Question about using the Pretrained embedding

Hi,@guillaumekln

in opennmt-tf, I add one class to use the pretrained embedding with transformer, like below:

super(Transformer, self).init(
source_inputter=onmt.inputters.WordEmbedder(
vocabulary_file_key=“source_words_vocabulary”,
embedding_file_key=“src_embedding”,
embedding_size=512,
dtype=dtype),
target_inputter=onmt.inputters.WordEmbedder(
vocabulary_file_key=“target_words_vocabulary”,
embedding_file_key=“tgt_embedding”,
embedding_size=512,
dtype=dtype),
num_layers=6,
num_units=512,
num_heads=8,
ffn_inner_dim=2048,
dropout=0.1,
attention_dropout=0.1,
relu_dropout=0.1)

Here is my question:
1、Maybe embedding_file_key means the glove or word2vec embedding files,
but their dimention are generally 300 or 200, so can I set “embedding_size=512” too?

2、like using pretrained embedding in opennmt-py(How to use GloVe pre-trained embeddings in OpenNMT-py)

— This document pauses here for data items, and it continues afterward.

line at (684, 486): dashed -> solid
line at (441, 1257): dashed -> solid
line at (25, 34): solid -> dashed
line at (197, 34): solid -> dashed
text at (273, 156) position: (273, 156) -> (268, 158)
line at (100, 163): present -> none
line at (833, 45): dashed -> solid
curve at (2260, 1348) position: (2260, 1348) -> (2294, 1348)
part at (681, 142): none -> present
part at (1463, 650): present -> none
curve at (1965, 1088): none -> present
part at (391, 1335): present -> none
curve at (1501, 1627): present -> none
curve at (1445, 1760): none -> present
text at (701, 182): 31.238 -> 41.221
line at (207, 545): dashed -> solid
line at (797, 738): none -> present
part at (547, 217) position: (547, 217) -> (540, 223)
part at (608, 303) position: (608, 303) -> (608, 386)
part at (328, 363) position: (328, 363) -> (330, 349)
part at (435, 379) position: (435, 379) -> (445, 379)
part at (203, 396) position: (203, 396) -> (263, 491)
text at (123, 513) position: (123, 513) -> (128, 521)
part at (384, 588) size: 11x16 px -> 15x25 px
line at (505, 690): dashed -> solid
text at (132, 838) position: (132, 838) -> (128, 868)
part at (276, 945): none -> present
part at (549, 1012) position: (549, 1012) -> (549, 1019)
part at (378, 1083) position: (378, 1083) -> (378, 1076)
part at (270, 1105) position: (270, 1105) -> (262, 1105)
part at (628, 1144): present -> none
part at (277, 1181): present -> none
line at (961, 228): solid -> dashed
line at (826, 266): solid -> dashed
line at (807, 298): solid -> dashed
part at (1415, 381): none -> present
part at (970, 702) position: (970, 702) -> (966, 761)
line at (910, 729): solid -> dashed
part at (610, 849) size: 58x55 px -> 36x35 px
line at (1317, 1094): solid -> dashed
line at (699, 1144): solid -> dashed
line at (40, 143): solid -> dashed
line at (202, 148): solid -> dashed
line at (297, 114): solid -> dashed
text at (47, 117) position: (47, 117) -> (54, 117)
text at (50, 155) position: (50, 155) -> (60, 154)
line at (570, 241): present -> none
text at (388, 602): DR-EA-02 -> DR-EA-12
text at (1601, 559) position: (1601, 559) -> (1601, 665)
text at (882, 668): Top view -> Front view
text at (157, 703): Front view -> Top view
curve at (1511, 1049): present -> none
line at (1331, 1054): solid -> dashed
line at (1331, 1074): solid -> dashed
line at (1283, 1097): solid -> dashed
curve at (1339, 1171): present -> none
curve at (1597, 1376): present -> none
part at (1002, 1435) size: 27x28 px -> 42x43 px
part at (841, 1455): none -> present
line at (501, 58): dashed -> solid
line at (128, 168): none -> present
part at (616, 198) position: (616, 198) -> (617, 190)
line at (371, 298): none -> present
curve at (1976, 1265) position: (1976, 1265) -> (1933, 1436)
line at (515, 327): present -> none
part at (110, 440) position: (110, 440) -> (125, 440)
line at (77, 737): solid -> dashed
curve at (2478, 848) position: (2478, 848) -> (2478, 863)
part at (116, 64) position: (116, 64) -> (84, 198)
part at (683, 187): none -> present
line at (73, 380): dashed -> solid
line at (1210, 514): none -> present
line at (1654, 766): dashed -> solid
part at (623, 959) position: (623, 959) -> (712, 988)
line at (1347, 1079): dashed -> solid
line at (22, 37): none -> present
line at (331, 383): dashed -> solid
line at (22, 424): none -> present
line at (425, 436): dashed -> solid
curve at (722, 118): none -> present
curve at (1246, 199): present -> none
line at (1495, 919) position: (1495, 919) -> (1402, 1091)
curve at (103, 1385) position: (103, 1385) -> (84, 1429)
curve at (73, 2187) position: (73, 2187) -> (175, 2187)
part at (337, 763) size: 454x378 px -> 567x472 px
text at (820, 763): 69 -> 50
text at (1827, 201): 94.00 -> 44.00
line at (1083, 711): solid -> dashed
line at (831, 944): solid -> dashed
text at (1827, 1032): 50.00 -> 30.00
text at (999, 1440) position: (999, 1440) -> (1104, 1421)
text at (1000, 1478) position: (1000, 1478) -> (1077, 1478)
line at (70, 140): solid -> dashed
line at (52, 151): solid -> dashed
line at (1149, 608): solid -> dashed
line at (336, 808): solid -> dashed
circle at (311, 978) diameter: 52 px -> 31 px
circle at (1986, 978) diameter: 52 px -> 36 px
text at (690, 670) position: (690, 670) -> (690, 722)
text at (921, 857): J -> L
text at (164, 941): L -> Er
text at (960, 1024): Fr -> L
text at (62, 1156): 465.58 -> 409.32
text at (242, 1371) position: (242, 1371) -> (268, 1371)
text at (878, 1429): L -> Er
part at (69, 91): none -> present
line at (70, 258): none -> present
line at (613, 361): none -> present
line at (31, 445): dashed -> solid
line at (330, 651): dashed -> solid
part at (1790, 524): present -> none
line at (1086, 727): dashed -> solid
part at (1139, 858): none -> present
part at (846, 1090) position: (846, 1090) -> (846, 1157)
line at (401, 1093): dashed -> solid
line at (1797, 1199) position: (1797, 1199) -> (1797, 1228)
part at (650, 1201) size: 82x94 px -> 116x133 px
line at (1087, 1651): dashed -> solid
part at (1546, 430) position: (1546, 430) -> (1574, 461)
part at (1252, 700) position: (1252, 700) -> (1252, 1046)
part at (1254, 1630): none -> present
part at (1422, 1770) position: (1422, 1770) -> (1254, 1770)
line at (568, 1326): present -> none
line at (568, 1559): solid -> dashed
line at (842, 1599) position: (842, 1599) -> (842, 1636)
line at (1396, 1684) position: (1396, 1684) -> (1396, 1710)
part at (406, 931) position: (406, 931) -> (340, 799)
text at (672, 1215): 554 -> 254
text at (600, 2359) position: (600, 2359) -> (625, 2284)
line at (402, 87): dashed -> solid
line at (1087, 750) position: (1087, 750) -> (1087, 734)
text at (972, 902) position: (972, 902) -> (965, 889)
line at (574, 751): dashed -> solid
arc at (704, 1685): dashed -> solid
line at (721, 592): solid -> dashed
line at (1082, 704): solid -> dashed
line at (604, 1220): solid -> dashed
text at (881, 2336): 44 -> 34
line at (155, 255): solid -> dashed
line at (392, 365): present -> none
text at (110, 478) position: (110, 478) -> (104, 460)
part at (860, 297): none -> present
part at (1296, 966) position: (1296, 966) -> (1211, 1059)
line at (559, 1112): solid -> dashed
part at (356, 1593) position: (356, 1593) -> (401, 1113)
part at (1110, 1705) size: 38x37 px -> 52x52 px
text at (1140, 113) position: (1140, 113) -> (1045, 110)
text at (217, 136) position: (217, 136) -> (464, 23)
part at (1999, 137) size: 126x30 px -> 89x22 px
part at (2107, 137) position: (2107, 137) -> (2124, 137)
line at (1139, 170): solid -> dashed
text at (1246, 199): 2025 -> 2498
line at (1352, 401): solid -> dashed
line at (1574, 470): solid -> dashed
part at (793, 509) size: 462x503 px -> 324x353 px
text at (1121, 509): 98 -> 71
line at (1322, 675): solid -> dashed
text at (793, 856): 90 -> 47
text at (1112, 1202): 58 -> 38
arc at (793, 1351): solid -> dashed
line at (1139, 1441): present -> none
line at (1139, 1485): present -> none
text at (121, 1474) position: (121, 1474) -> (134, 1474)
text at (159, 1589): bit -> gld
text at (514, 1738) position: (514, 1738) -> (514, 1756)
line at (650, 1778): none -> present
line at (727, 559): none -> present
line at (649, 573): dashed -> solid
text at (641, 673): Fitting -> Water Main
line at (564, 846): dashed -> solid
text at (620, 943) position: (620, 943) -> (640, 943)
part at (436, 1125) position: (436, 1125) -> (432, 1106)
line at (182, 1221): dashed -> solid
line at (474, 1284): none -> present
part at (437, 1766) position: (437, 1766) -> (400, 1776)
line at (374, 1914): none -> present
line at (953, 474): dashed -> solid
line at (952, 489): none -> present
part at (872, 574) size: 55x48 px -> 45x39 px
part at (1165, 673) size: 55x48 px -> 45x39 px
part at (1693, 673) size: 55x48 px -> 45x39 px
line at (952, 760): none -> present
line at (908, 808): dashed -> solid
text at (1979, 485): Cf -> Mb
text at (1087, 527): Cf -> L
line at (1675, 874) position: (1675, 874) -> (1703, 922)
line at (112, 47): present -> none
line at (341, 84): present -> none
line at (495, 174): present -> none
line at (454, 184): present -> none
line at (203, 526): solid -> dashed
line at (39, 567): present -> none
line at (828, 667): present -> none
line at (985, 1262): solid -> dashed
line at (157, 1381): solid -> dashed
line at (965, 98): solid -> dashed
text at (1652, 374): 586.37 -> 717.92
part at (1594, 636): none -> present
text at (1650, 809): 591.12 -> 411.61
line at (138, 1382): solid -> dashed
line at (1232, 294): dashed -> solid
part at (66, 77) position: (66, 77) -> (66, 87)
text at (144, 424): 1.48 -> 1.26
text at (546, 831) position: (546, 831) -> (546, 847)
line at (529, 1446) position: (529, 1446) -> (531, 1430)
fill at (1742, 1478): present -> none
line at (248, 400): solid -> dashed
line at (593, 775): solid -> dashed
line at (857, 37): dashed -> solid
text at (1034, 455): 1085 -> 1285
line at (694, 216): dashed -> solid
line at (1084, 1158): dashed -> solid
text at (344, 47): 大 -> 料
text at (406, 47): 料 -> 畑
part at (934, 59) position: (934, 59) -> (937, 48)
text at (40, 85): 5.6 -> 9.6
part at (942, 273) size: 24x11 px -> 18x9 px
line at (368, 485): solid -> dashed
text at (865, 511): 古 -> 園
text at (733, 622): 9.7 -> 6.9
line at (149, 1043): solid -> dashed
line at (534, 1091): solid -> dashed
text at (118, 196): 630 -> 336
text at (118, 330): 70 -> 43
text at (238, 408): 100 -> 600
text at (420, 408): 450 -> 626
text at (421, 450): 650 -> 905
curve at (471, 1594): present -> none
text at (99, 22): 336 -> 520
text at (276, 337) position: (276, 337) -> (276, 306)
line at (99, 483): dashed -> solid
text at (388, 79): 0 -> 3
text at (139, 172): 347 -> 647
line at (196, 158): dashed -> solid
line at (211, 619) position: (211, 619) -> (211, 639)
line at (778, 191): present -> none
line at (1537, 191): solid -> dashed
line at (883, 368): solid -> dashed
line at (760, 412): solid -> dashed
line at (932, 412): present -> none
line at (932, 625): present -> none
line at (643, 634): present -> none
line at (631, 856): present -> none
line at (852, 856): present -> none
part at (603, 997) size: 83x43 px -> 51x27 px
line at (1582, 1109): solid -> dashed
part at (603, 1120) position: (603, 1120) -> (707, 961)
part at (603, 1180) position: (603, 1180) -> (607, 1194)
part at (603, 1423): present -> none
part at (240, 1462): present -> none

there are many missing embeddings(the results of opennmt-py below):

  • enc: 20925 match, 8793 missing, (70.41%)
    • dec: 20923 match, 13342 missing, (61.06%)
      Filtered embeddings:
  • enc: torch.Size([29718, 300])
  • dec: torch.Size([34265, 200])

how does the system handle the missing embedding? Are the misssing parts tokens embedding under the random initialization at the beginning of the trainning? then both the miss and unmiss are update when trainning?

You should not set embedding_size, it will be inferred from the embedding file. The Transformer model supports embedding sizes that are different than num_units.

Yes.

Yes.

Thanks very much for your help! @guillaumekln
Does the setting above is enough?

none should None. The rest looks good to me.